Work instructions: Reproduce verbatim the lines of the listing that begin at the line containing "2015: median 80, box" and end with the line containing "What percentage do", including both of those lines.

Supplied records:
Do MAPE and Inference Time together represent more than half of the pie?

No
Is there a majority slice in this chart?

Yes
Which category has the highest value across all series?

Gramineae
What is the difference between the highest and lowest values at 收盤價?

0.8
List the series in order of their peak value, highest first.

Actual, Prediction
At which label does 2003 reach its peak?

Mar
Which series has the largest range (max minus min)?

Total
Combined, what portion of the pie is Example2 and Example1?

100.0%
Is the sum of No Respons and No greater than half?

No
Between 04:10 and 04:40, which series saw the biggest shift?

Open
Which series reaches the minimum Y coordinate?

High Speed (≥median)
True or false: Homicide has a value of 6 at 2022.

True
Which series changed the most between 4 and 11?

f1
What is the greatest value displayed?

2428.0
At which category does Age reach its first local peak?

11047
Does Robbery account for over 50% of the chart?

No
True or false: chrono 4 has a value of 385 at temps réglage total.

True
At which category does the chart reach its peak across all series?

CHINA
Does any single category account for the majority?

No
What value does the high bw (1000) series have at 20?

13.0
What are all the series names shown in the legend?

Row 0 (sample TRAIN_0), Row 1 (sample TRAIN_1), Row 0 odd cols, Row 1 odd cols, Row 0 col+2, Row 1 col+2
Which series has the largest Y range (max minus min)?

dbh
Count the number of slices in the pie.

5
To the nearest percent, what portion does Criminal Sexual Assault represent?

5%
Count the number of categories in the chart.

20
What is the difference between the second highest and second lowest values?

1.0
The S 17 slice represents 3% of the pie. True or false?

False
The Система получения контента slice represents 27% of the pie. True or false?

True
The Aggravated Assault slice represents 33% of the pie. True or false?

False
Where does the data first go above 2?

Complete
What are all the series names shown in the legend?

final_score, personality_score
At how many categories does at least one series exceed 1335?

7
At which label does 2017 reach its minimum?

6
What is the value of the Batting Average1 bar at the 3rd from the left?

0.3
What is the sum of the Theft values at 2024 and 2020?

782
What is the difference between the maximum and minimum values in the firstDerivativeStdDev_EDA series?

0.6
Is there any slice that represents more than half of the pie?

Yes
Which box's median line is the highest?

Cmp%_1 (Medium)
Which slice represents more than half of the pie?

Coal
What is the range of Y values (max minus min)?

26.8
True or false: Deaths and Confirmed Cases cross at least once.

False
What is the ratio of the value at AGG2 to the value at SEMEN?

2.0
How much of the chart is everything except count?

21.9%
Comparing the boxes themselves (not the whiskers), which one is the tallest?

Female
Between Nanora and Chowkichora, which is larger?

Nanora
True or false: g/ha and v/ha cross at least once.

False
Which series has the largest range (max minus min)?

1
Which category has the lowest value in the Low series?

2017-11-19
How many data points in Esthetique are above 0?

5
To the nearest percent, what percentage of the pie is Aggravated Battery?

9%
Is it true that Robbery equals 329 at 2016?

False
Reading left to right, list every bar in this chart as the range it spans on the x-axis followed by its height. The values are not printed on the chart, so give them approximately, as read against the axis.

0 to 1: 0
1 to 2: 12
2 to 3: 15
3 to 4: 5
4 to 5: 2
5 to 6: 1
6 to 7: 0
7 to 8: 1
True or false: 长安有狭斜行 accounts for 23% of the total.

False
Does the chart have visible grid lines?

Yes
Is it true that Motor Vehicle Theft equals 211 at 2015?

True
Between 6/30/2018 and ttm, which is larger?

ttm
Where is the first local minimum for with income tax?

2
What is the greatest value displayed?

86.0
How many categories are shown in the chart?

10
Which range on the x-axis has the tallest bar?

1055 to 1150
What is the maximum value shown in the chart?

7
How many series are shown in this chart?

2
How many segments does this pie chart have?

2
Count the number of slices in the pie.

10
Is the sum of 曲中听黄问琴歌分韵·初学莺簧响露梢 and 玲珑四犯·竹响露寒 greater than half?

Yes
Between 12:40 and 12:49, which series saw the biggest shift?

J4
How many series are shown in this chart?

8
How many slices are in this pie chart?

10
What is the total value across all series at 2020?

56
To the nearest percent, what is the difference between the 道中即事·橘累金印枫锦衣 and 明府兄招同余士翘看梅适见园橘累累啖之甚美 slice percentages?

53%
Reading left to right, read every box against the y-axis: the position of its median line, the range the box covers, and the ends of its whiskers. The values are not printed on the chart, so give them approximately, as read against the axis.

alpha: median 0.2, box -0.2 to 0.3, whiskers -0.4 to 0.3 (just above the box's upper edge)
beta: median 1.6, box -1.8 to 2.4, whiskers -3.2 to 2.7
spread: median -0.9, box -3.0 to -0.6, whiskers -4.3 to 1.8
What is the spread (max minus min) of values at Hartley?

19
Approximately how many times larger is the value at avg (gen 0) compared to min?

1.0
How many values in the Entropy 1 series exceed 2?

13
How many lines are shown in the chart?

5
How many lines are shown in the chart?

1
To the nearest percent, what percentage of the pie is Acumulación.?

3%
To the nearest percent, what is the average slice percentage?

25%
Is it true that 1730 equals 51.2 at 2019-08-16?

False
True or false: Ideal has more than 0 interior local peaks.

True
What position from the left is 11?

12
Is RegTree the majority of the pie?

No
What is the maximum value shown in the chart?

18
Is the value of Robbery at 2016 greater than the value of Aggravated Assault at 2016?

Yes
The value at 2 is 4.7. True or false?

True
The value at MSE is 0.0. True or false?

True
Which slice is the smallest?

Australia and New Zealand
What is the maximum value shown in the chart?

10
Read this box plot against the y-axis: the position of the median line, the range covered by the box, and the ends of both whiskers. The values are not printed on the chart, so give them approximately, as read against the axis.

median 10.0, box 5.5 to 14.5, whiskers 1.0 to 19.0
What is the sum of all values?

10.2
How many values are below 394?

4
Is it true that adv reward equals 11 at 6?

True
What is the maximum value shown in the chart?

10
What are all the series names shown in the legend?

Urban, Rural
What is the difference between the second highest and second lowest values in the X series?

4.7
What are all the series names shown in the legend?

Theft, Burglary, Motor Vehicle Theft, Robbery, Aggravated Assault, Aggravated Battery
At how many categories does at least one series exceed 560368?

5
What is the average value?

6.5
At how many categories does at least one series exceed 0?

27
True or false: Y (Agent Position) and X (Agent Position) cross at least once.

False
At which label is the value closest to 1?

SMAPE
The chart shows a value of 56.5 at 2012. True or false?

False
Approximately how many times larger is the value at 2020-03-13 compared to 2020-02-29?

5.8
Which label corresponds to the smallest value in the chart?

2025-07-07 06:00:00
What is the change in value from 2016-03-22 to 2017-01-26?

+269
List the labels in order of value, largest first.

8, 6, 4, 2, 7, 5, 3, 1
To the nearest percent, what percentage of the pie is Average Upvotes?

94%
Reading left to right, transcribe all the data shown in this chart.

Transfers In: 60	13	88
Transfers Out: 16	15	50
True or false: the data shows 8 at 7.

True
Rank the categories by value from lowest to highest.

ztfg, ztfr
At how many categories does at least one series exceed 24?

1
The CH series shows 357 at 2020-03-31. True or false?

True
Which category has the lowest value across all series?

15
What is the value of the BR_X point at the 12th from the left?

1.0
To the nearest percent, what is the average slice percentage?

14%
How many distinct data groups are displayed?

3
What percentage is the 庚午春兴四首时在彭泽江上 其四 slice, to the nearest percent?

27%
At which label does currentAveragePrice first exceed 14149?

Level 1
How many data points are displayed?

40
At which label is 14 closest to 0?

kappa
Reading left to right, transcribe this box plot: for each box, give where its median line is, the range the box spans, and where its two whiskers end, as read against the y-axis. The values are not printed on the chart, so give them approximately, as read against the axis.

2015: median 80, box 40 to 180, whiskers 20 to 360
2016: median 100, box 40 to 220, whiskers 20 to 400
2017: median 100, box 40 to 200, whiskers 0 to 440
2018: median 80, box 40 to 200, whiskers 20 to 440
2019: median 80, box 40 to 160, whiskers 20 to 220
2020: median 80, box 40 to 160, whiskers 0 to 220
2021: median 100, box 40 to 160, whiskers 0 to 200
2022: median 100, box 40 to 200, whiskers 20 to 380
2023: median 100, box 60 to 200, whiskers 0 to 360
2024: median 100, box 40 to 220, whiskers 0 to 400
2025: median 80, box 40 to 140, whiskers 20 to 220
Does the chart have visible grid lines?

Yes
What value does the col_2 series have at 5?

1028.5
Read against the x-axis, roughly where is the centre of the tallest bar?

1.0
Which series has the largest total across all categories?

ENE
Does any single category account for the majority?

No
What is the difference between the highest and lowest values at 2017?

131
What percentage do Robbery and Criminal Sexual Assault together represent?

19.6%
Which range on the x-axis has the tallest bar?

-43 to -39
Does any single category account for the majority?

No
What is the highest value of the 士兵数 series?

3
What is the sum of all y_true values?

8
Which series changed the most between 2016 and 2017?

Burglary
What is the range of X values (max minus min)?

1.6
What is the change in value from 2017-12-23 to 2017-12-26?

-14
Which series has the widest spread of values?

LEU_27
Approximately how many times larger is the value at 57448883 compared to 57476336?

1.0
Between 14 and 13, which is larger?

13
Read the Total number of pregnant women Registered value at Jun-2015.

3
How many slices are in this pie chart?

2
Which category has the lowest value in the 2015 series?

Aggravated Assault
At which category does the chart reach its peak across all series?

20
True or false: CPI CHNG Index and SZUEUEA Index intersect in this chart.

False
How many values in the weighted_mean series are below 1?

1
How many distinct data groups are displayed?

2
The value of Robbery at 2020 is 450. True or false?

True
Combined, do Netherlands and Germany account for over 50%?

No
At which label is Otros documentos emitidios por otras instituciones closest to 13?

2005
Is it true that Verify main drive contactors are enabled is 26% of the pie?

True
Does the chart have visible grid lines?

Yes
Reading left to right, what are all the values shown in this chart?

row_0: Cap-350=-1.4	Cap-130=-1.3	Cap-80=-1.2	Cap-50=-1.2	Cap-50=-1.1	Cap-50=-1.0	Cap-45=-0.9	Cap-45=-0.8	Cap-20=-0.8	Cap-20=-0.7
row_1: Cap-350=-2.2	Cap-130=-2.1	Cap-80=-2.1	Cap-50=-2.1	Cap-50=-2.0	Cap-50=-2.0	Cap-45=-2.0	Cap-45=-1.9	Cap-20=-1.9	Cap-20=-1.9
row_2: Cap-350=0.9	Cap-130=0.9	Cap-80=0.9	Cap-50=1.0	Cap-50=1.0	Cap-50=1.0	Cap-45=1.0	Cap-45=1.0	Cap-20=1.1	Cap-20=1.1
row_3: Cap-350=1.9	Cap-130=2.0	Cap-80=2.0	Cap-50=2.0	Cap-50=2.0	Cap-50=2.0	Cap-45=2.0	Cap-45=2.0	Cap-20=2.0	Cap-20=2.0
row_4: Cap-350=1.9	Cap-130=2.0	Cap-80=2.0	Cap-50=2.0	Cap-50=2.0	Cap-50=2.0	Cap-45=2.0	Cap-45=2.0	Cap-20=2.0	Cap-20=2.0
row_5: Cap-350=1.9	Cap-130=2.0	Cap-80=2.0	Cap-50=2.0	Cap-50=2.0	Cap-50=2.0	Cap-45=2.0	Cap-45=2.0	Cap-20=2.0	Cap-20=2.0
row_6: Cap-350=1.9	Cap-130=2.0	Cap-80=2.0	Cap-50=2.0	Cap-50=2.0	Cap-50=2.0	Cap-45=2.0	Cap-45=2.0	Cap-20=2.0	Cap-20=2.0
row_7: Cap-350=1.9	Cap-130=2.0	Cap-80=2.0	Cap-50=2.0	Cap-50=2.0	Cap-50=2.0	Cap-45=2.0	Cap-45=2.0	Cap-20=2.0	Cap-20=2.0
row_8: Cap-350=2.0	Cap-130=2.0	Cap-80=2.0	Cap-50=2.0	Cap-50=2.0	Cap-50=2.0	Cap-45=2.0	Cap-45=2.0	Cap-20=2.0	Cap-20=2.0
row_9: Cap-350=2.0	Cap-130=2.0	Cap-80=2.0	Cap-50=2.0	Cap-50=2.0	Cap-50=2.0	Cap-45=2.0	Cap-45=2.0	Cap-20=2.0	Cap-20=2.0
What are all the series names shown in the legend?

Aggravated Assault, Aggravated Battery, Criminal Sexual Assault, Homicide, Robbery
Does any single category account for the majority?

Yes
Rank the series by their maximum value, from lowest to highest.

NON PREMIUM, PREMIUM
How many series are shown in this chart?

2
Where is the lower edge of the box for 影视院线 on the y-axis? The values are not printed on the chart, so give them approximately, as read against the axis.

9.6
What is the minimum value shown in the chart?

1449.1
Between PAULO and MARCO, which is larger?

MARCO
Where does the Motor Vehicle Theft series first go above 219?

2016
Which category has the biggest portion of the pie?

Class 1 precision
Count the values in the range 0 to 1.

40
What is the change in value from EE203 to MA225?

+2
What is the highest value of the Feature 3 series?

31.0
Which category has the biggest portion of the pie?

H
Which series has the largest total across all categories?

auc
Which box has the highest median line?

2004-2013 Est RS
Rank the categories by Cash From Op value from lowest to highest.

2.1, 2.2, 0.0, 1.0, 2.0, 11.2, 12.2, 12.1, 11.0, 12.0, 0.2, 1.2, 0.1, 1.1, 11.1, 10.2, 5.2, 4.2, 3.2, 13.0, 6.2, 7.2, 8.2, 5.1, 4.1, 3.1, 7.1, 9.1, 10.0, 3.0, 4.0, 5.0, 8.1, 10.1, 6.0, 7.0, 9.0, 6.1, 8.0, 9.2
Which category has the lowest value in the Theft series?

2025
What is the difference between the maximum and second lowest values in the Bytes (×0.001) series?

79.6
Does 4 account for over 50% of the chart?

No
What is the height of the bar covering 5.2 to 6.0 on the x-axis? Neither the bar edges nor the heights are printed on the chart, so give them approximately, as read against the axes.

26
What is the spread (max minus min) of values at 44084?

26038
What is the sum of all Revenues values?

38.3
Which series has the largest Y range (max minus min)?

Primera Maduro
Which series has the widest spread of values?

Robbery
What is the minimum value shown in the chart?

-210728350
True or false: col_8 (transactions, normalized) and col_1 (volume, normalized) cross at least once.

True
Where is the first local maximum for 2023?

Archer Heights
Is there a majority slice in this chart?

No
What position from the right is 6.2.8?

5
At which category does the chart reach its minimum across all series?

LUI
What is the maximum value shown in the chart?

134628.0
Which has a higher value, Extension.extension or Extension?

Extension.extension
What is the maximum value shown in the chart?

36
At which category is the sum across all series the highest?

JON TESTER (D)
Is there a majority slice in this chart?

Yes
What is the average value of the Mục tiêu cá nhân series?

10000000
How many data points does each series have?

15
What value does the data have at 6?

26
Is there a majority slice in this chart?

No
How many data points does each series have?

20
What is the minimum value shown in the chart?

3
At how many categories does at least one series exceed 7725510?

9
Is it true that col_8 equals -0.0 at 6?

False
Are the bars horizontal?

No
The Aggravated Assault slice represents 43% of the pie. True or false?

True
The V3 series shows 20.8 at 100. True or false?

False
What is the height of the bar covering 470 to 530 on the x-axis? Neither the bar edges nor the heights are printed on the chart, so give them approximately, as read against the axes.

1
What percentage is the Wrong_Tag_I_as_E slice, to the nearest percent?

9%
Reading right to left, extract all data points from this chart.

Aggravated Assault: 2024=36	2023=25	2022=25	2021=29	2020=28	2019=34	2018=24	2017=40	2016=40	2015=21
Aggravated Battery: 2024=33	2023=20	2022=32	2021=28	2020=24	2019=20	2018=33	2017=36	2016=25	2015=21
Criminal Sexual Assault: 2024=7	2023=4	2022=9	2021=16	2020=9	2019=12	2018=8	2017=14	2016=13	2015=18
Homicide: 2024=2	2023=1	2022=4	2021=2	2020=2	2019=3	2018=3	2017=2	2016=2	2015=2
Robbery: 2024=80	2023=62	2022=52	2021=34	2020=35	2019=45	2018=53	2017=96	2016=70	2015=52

Task result:
2015: median 80, box 40 to 180, whiskers 20 to 360
2016: median 100, box 40 to 220, whiskers 20 to 400
2017: median 100, box 40 to 200, whiskers 0 to 440
2018: median 80, box 40 to 200, whiskers 20 to 440
2019: median 80, box 40 to 160, whiskers 20 to 220
2020: median 80, box 40 to 160, whiskers 0 to 220
2021: median 100, box 40 to 160, whiskers 0 to 200
2022: median 100, box 40 to 200, whiskers 20 to 380
2023: median 100, box 60 to 200, whiskers 0 to 360
2024: median 100, box 40 to 220, whiskers 0 to 400
2025: median 80, box 40 to 140, whiskers 20 to 220
Does the chart have visible grid lines?

Yes
What value does the col_2 series have at 5?

1028.5
Read against the x-axis, roughly where is the centre of the tallest bar?

1.0
Which series has the largest total across all categories?

ENE
Does any single category account for the majority?

No
What is the difference between the highest and lowest values at 2017?

131
What percentage do Robbery and Criminal Sexual Assault together represent?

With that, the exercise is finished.